Treasa Edmond:Well you could take it with you and be done with that section and then move on, but you Are you not fully focused in that moment. So it really makes sense. I think that actually came from my grandma too. I love that. I love the idea, I've always loved analogies and I think that storytelling is so much a part of what I do. And storytelling works because you find something that is a commonality that people can put themselves in that situation and see it. So everyone read don't just have the soup. That's pretty important, all right, so they can find your book. Are there any other resources or any tidbits of information that you would leave people with?
Alan Heymann:Sure, so I'm pretty active on LinkedIn. Folks can easily find me there. My website is peacefuldirectioncom. I have an email newsletter and a blog post that I send out once a month, so that's a sign up that you can do over there and that's the best way to get in touch with me, find out what I'm all about, learn about the services that I offer and figure out what next steps would be if you're looking for a coach or know somebody who is. The other thing is I have a free resource library on my website, so I've cultivated a list of links to magazine articles, podcasts, videos on issues that come up frequently in leadership coaching that I've experienced with my clients, so I've shared with you. I was a journalism major. I worked in communications for many years, and what I'm often telling people is that makes me an expert in absolutely nothing.
Treasa Edmond:So I but it makes you a curator of information.
Alan Heymann:That's exactly right. So I'm a generalist, to end all generalists, and what that means is I know where the experts are. So one of the things I bring to my clients and, in fact, to the world, through my website is, if you want the best thinking on delegation, time management, managing up, it's all there and I came up with none of that. I just found it and put it aside for you.
Treasa Edmond:No, we may be kindred spirits. I'm a curator of knowledge and a facilitator of knowledge as well. It's one of my favorite things to do, so I will make sure the links to all of those are in the show notes For all of you listening. Go check out, alan, and absorb some of these resources. I know I will be One last question.
Alan Heymann:Yes.
Treasa Edmond:Are you ready?
Alan Heymann:So ready.
Treasa Edmond:What advice would you give to service providers or small business owners who are looking to create lasting, successful partnerships with their clients?

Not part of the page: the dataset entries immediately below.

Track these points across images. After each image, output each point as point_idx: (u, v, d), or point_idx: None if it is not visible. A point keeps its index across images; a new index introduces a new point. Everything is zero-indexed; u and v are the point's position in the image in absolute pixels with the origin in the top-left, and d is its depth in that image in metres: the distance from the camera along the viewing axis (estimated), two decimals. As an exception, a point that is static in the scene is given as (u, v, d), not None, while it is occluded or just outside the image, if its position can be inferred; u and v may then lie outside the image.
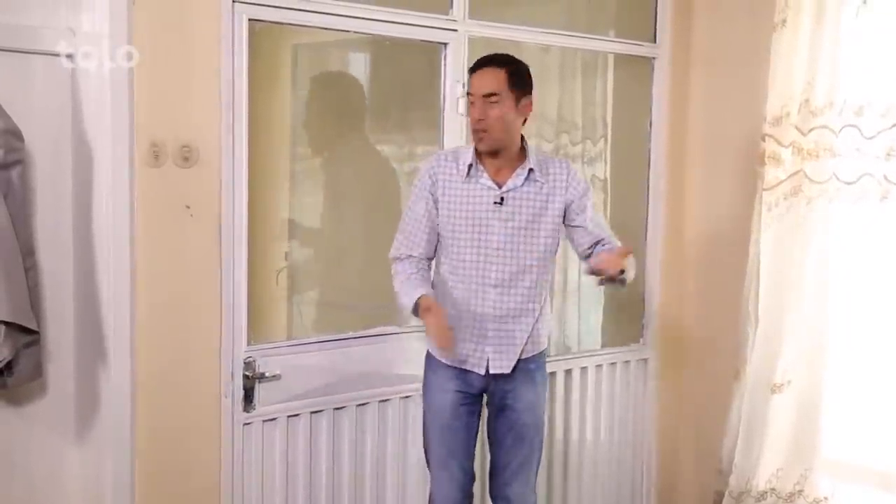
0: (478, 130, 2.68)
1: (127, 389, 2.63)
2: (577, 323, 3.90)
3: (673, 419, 3.95)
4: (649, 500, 3.96)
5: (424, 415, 2.88)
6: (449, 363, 2.80)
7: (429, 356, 2.87)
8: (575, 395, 3.67)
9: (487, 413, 2.89)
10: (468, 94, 2.73)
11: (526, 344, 2.78)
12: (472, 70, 2.73)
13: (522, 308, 2.76)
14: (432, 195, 2.77)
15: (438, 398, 2.82)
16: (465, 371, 2.78)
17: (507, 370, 2.77)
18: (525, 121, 2.77)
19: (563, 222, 2.79)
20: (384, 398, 3.15)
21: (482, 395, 2.84)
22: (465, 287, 2.76)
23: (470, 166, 2.73)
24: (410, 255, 2.79)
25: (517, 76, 2.69)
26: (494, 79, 2.66)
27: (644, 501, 3.94)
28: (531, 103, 2.74)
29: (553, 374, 3.57)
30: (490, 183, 2.73)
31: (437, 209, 2.77)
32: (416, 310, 2.67)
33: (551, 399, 3.57)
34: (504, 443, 2.82)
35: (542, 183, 2.74)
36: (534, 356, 2.82)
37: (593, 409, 3.73)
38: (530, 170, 2.73)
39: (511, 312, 2.75)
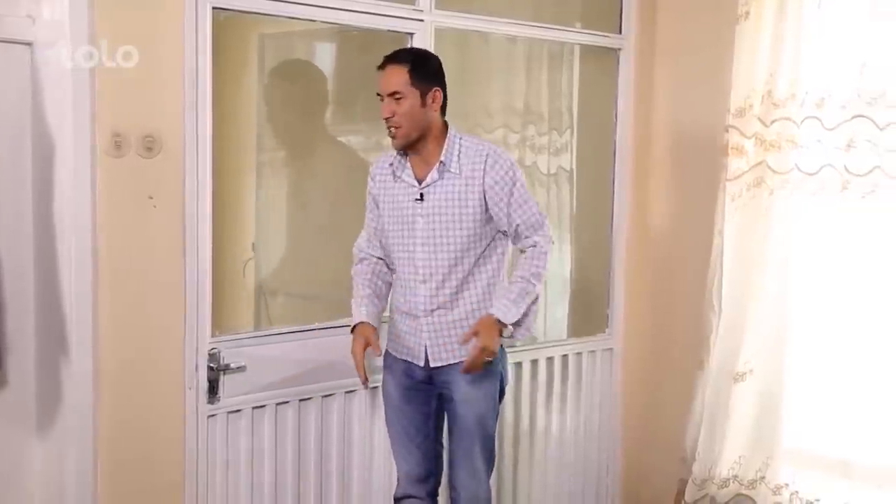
0: (389, 128, 2.72)
1: (89, 382, 2.60)
2: (544, 313, 3.91)
3: (638, 408, 3.98)
4: (614, 489, 3.99)
5: (382, 399, 2.97)
6: (394, 353, 2.88)
7: (386, 345, 2.94)
8: (541, 385, 3.69)
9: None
10: (378, 93, 2.72)
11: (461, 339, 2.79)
12: (379, 68, 2.73)
13: (455, 303, 2.77)
14: (373, 196, 2.86)
15: (388, 383, 2.92)
16: (408, 361, 2.85)
17: (444, 363, 2.80)
18: (442, 110, 2.77)
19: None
20: (350, 389, 3.14)
21: (433, 382, 2.86)
22: (402, 282, 2.83)
23: (391, 165, 2.79)
24: (370, 255, 2.90)
25: (420, 71, 2.69)
26: (397, 77, 2.67)
27: (609, 489, 3.98)
28: (440, 94, 2.73)
29: (519, 364, 3.59)
30: (412, 180, 2.77)
31: (378, 209, 2.85)
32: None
33: (517, 389, 3.59)
34: (451, 433, 2.88)
35: (458, 173, 2.73)
36: None
37: (559, 398, 3.75)
38: (441, 162, 2.73)
39: (443, 307, 2.77)
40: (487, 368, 2.80)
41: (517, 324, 2.74)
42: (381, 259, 2.91)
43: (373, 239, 2.90)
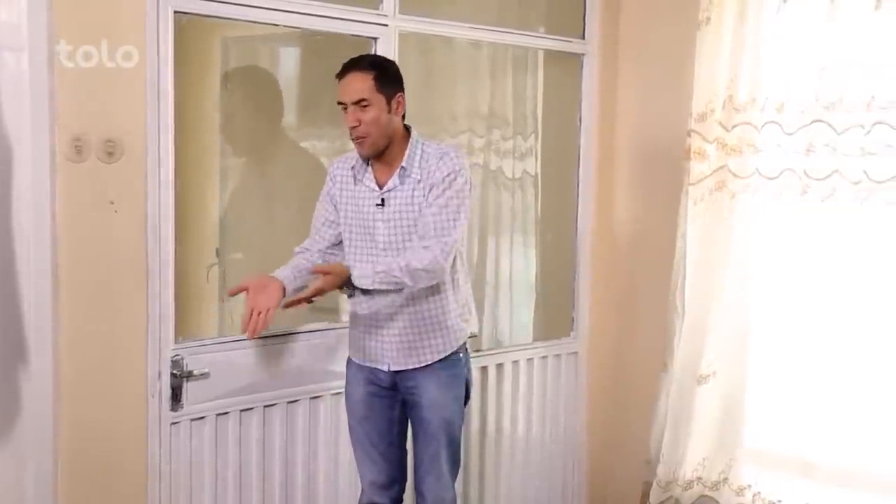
0: (356, 137, 2.69)
1: (49, 390, 2.57)
2: (509, 317, 3.93)
3: (603, 411, 4.00)
4: (580, 491, 4.01)
5: (345, 406, 2.94)
6: (358, 360, 2.86)
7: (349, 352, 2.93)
8: (507, 389, 3.70)
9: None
10: (339, 102, 2.69)
11: (429, 343, 2.78)
12: (339, 76, 2.69)
13: (418, 308, 2.76)
14: (331, 197, 2.83)
15: (353, 391, 2.89)
16: (372, 367, 2.83)
17: (408, 366, 2.79)
18: (403, 116, 2.75)
19: None
20: (315, 395, 3.13)
21: (397, 388, 2.85)
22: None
23: (353, 168, 2.76)
24: (307, 249, 2.84)
25: (384, 77, 2.66)
26: (362, 84, 2.63)
27: (575, 492, 3.99)
28: (404, 99, 2.71)
29: (485, 368, 3.60)
30: (373, 185, 2.75)
31: (336, 211, 2.82)
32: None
33: (482, 393, 3.60)
34: (417, 438, 2.86)
35: (419, 179, 2.72)
36: (443, 359, 2.81)
37: (525, 402, 3.76)
38: (402, 167, 2.71)
39: (406, 311, 2.75)
40: (453, 372, 2.81)
41: (359, 291, 2.64)
42: (314, 252, 2.83)
43: (315, 235, 2.84)
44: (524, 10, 3.85)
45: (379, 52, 3.18)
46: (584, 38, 3.84)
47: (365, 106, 2.64)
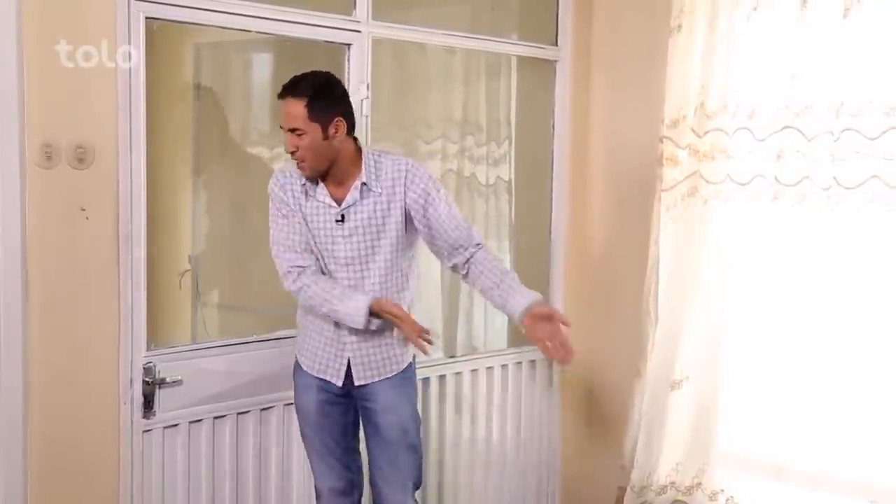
0: (296, 161, 2.66)
1: (19, 398, 2.54)
2: (484, 323, 3.93)
3: (577, 416, 4.01)
4: (554, 497, 4.01)
5: (297, 414, 2.90)
6: (308, 370, 2.83)
7: (296, 359, 2.88)
8: (481, 395, 3.70)
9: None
10: (280, 126, 2.65)
11: (394, 353, 2.78)
12: (279, 97, 2.63)
13: (380, 321, 2.73)
14: (289, 206, 2.73)
15: (304, 399, 2.85)
16: (324, 378, 2.80)
17: (369, 381, 2.78)
18: (351, 129, 2.70)
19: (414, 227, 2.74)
20: (288, 402, 3.11)
21: (350, 395, 2.83)
22: None
23: (304, 185, 2.71)
24: (310, 266, 2.73)
25: (317, 104, 2.58)
26: (296, 112, 2.58)
27: (549, 498, 4.00)
28: (343, 123, 2.63)
29: (459, 373, 3.61)
30: (329, 200, 2.70)
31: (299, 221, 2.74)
32: (371, 313, 2.67)
33: (457, 399, 3.60)
34: (373, 445, 2.83)
35: (380, 192, 2.70)
36: (400, 371, 2.80)
37: (499, 408, 3.77)
38: (363, 184, 2.69)
39: (369, 325, 2.71)
40: (405, 375, 2.81)
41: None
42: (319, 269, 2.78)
43: (304, 252, 2.74)
44: (497, 17, 3.86)
45: (352, 59, 3.19)
46: (556, 44, 3.85)
47: (300, 134, 2.61)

Alan Heymann:I would say the key to creating lasting and successful partnerships with your clients is to understand that you don't have to do it all by yourself. There are wonderful people in similar work or in adjacent work that you can seek out who will help you, and you're probably not the first and only person to do this type of work. So don't feel like you're tempted to reinvent the wheel every single time on a type of project, on a procedure, on a piece of content or on a process. Benefit from the wisdom of those who have come before you, and you will be so much further ahead than having to try to figure all of this stuff out by yourself, because there's a lot, and honestly, I think podcasts like this are a great first step in that direction.
Treasa Edmond:They really are, and that is solid gold from Alan. People Go back, rewind it a few seconds and listen to that answer again. Do not think that you have to do everything by yourself. Do not try to reinvent the wheel all of the time and take advantage of the knowledge of the people who have come before. Seek them out, form relationships, do all of that stuff. Alan, thank you so much for being here with us this week. They're so much great information. I hope everyone listens to every episode at least twice.
Alan Heymann:Teresa, thank you so much. It's been great spending time with you and your listeners and I hope we get to do it again.
Treasa Edmond:I'm sure we will Thank you so much.